═════ Entries shown

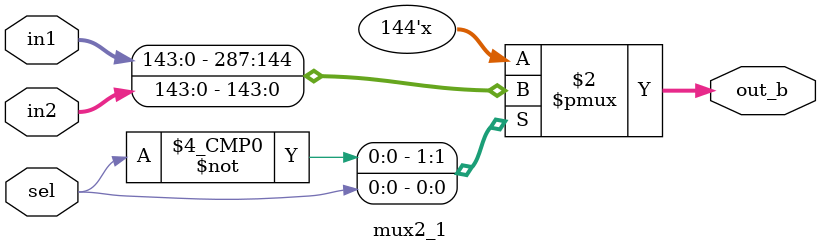
<source format=v>
module mux2_1 #(parameter data_width=8,parameter data_size=18)(in1,in2,sel,out_b);
input [data_size*data_width-1:0]        in1,in2;
input                   sel;
output reg [data_size*data_width-1:0]   out_b;

always@(*)
	begin
	  case(sel)
	    1'b0:out_b=in1;
		 1'b1:out_b=in2;
	  endcase
	end
endmodule
</source>
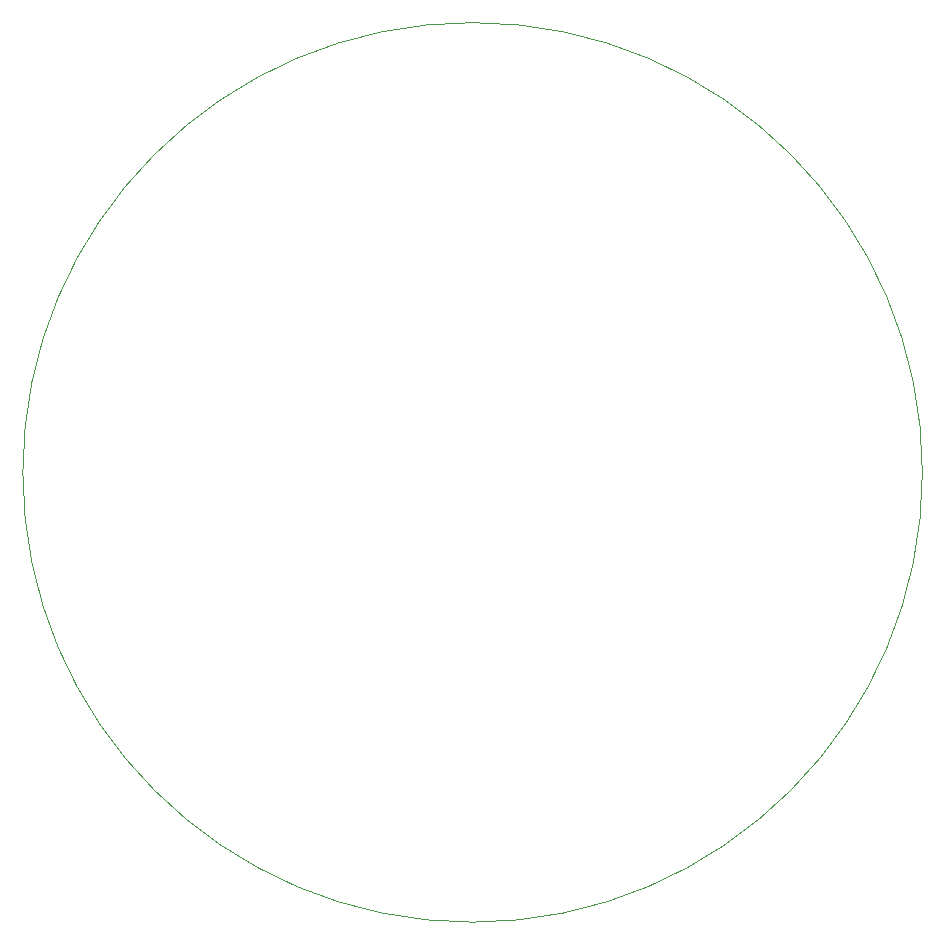
<source format=gbr>
%TF.GenerationSoftware,KiCad,Pcbnew,9.0.0*%
%TF.CreationDate,2025-03-31T12:00:39+05:30*%
%TF.ProjectId,ass kicad,61737320-6b69-4636-9164-2e6b69636164,rev?*%
%TF.SameCoordinates,Original*%
%TF.FileFunction,Profile,NP*%
%FSLAX46Y46*%
G04 Gerber Fmt 4.6, Leading zero omitted, Abs format (unit mm)*
G04 Created by KiCad (PCBNEW 9.0.0) date 2025-03-31 12:00:39*
%MOMM*%
%LPD*%
G01*
G04 APERTURE LIST*
%TA.AperFunction,Profile*%
%ADD10C,0.050000*%
%TD*%
G04 APERTURE END LIST*
D10*
X180332148Y-91532500D02*
G75*
G02*
X104167852Y-91532500I-38082148J0D01*
G01*
X104167852Y-91532500D02*
G75*
G02*
X180332148Y-91532500I38082148J0D01*
G01*
M02*

</source>
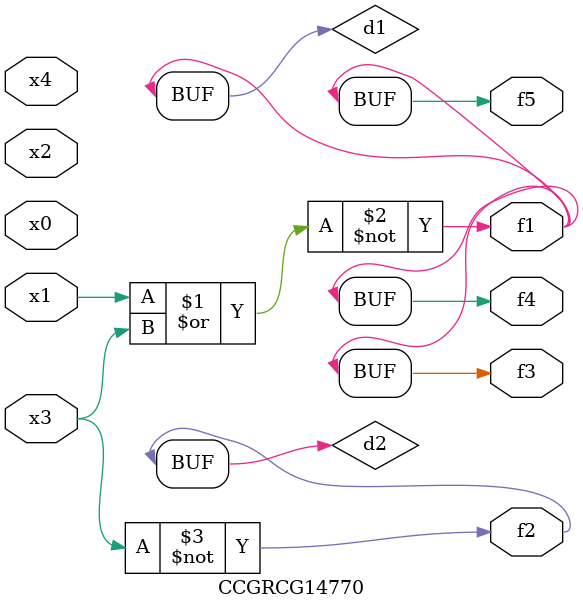
<source format=v>
module CCGRCG14770(
	input x0, x1, x2, x3, x4,
	output f1, f2, f3, f4, f5
);

	wire d1, d2;

	nor (d1, x1, x3);
	not (d2, x3);
	assign f1 = d1;
	assign f2 = d2;
	assign f3 = d1;
	assign f4 = d1;
	assign f5 = d1;
endmodule

</source>
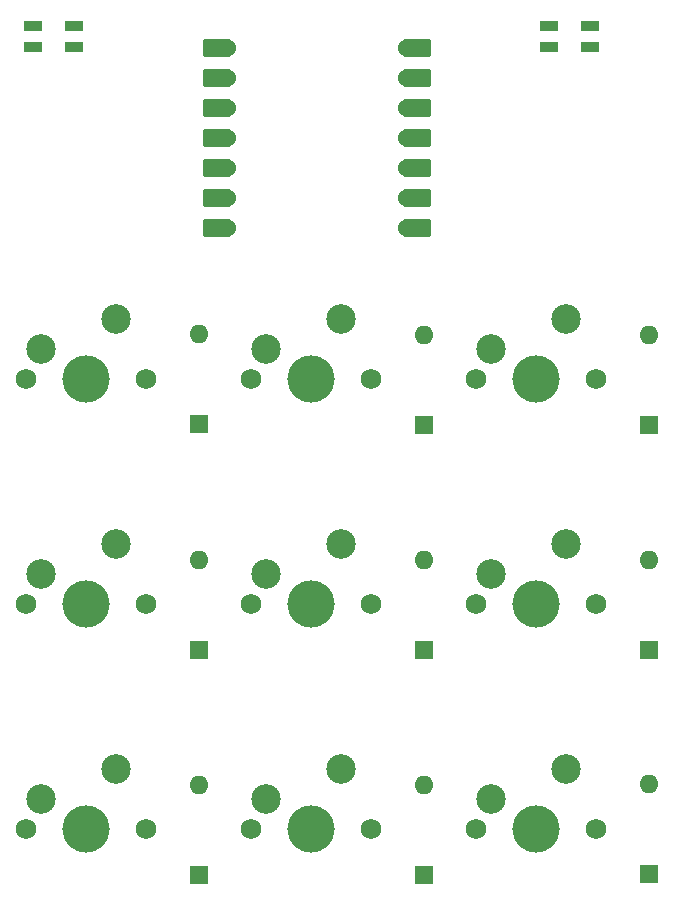
<source format=gbr>
%TF.GenerationSoftware,KiCad,Pcbnew,8.0.8*%
%TF.CreationDate,2025-02-11T16:16:57-05:00*%
%TF.ProjectId,FrutigerAeroNumPad,46727574-6967-4657-9241-65726f4e756d,rev?*%
%TF.SameCoordinates,Original*%
%TF.FileFunction,Soldermask,Bot*%
%TF.FilePolarity,Negative*%
%FSLAX46Y46*%
G04 Gerber Fmt 4.6, Leading zero omitted, Abs format (unit mm)*
G04 Created by KiCad (PCBNEW 8.0.8) date 2025-02-11 16:16:57*
%MOMM*%
%LPD*%
G01*
G04 APERTURE LIST*
G04 Aperture macros list*
%AMRoundRect*
0 Rectangle with rounded corners*
0 $1 Rounding radius*
0 $2 $3 $4 $5 $6 $7 $8 $9 X,Y pos of 4 corners*
0 Add a 4 corners polygon primitive as box body*
4,1,4,$2,$3,$4,$5,$6,$7,$8,$9,$2,$3,0*
0 Add four circle primitives for the rounded corners*
1,1,$1+$1,$2,$3*
1,1,$1+$1,$4,$5*
1,1,$1+$1,$6,$7*
1,1,$1+$1,$8,$9*
0 Add four rect primitives between the rounded corners*
20,1,$1+$1,$2,$3,$4,$5,0*
20,1,$1+$1,$4,$5,$6,$7,0*
20,1,$1+$1,$6,$7,$8,$9,0*
20,1,$1+$1,$8,$9,$2,$3,0*%
G04 Aperture macros list end*
%ADD10C,1.750000*%
%ADD11C,4.000000*%
%ADD12C,2.500000*%
%ADD13R,1.600000X1.600000*%
%ADD14O,1.600000X1.600000*%
%ADD15R,1.600000X0.850000*%
%ADD16RoundRect,0.152400X-1.063600X-0.609600X1.063600X-0.609600X1.063600X0.609600X-1.063600X0.609600X0*%
%ADD17C,1.524000*%
%ADD18RoundRect,0.152400X1.063600X0.609600X-1.063600X0.609600X-1.063600X-0.609600X1.063600X-0.609600X0*%
G04 APERTURE END LIST*
D10*
%TO.C,S8*%
X143510000Y-116998750D03*
D11*
X148590000Y-116998750D03*
D10*
X153670000Y-116998750D03*
D12*
X144780000Y-114458750D03*
X151130000Y-111918750D03*
%TD*%
D10*
%TO.C,S6*%
X162560000Y-97948750D03*
D11*
X167640000Y-97948750D03*
D10*
X172720000Y-97948750D03*
D12*
X163830000Y-95408750D03*
X170180000Y-92868750D03*
%TD*%
D10*
%TO.C,S3*%
X162560000Y-78898750D03*
D11*
X167640000Y-78898750D03*
D10*
X172720000Y-78898750D03*
D12*
X163830000Y-76358750D03*
X170180000Y-73818750D03*
%TD*%
D10*
%TO.C,S4*%
X124460000Y-97968750D03*
D11*
X129540000Y-97968750D03*
D10*
X134620000Y-97968750D03*
D12*
X125730000Y-95428750D03*
X132080000Y-92888750D03*
%TD*%
D10*
%TO.C,S1*%
X124460000Y-78898750D03*
D11*
X129540000Y-78898750D03*
D10*
X134620000Y-78898750D03*
D12*
X125730000Y-76358750D03*
X132080000Y-73818750D03*
%TD*%
D10*
%TO.C,S9*%
X162560000Y-116998750D03*
D11*
X167640000Y-116998750D03*
D10*
X172720000Y-116998750D03*
D12*
X163830000Y-114458750D03*
X170180000Y-111918750D03*
%TD*%
D10*
%TO.C,S7*%
X124460000Y-116998750D03*
D11*
X129540000Y-116998750D03*
D10*
X134620000Y-116998750D03*
D12*
X125730000Y-114458750D03*
X132080000Y-111918750D03*
%TD*%
D10*
%TO.C,S2*%
X143510000Y-78898750D03*
D11*
X148590000Y-78898750D03*
D10*
X153670000Y-78898750D03*
D12*
X144780000Y-76358750D03*
X151130000Y-73818750D03*
%TD*%
D10*
%TO.C,S5*%
X143510000Y-97948750D03*
D11*
X148590000Y-97948750D03*
D10*
X153670000Y-97948750D03*
D12*
X144780000Y-95408750D03*
X151130000Y-92868750D03*
%TD*%
D13*
%TO.C,D6*%
X177165000Y-101856250D03*
D14*
X177165000Y-94236250D03*
%TD*%
D15*
%TO.C,D11*%
X172190000Y-49067500D03*
X172190000Y-50817500D03*
X168690000Y-50817500D03*
X168690000Y-49067500D03*
%TD*%
D13*
%TO.C,D8*%
X158115000Y-120906250D03*
D14*
X158115000Y-113286250D03*
%TD*%
D13*
%TO.C,D3*%
X177165000Y-82806250D03*
D14*
X177165000Y-75186250D03*
%TD*%
D13*
%TO.C,D2*%
X158115000Y-82806250D03*
D14*
X158115000Y-75186250D03*
%TD*%
D16*
%TO.C,U1*%
X157521250Y-50872500D03*
D17*
X156686250Y-50872500D03*
D16*
X157521250Y-53412500D03*
D17*
X156686250Y-53412500D03*
D16*
X157521250Y-55952500D03*
D17*
X156686250Y-55952500D03*
D16*
X157521250Y-58492500D03*
D17*
X156686250Y-58492500D03*
D16*
X157521250Y-61032500D03*
D17*
X156686250Y-61032500D03*
D16*
X157521250Y-63572500D03*
D17*
X156686250Y-63572500D03*
D16*
X157521250Y-66112500D03*
D17*
X156686250Y-66112500D03*
X141446250Y-66112500D03*
D18*
X140611250Y-66112500D03*
D17*
X141446250Y-63572500D03*
D18*
X140611250Y-63572500D03*
D17*
X141446250Y-61032500D03*
D18*
X140611250Y-61032500D03*
D17*
X141446250Y-58492500D03*
D18*
X140611250Y-58492500D03*
D17*
X141446250Y-55952500D03*
D18*
X140611250Y-55952500D03*
D17*
X141446250Y-53412500D03*
D18*
X140611250Y-53412500D03*
D17*
X141446250Y-50872500D03*
D18*
X140611250Y-50872500D03*
%TD*%
D13*
%TO.C,D7*%
X139065000Y-120906250D03*
D14*
X139065000Y-113286250D03*
%TD*%
D13*
%TO.C,D5*%
X158115000Y-101856250D03*
D14*
X158115000Y-94236250D03*
%TD*%
D13*
%TO.C,D9*%
X177165000Y-120808750D03*
D14*
X177165000Y-113188750D03*
%TD*%
D15*
%TO.C,D10*%
X128490000Y-49067500D03*
X128490000Y-50817500D03*
X124990000Y-50817500D03*
X124990000Y-49067500D03*
%TD*%
D13*
%TO.C,D4*%
X139065000Y-101856250D03*
D14*
X139065000Y-94236250D03*
%TD*%
D13*
%TO.C,D1*%
X139065000Y-82708750D03*
D14*
X139065000Y-75088750D03*
%TD*%
M02*

</source>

══════════

Retype only the stretch of lines above starting at the one with "G04 Aperture macros list*" and stopping at the one with "20,1,$1+$1,$6,$7,$8,$9,0*", exactly as written, with both kept.

G04 Aperture macros list*
%AMRoundRect*
0 Rectangle with rounded corners*
0 $1 Rounding radius*
0 $2 $3 $4 $5 $6 $7 $8 $9 X,Y pos of 4 corners*
0 Add a 4 corners polygon primitive as box body*
4,1,4,$2,$3,$4,$5,$6,$7,$8,$9,$2,$3,0*
0 Add four circle primitives for the rounded corners*
1,1,$1+$1,$2,$3*
1,1,$1+$1,$4,$5*
1,1,$1+$1,$6,$7*
1,1,$1+$1,$8,$9*
0 Add four rect primitives between the rounded corners*
20,1,$1+$1,$2,$3,$4,$5,0*
20,1,$1+$1,$4,$5,$6,$7,0*
20,1,$1+$1,$6,$7,$8,$9,0*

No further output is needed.